== Requirement ==
Please restate each entry word for word and leave the pictures out.

START Data to examine

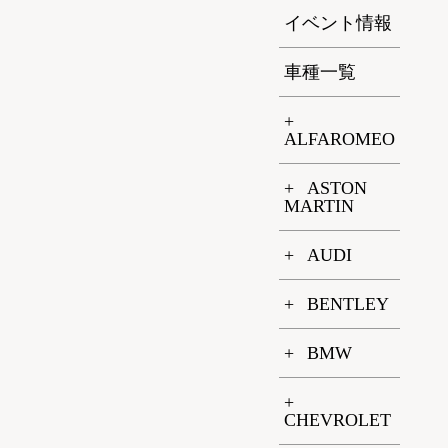
イベント情報
車種一覧
ALFAROMEO
ASTON
MARTIN
AUDI
BENTLEY
BMW
CHEVROLET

END Data to examine

== Output below ==
イベント情報
車種一覧
ALFAROMEO
ASTON
MARTIN
AUDI
BENTLEY
BMW
CHEVROLET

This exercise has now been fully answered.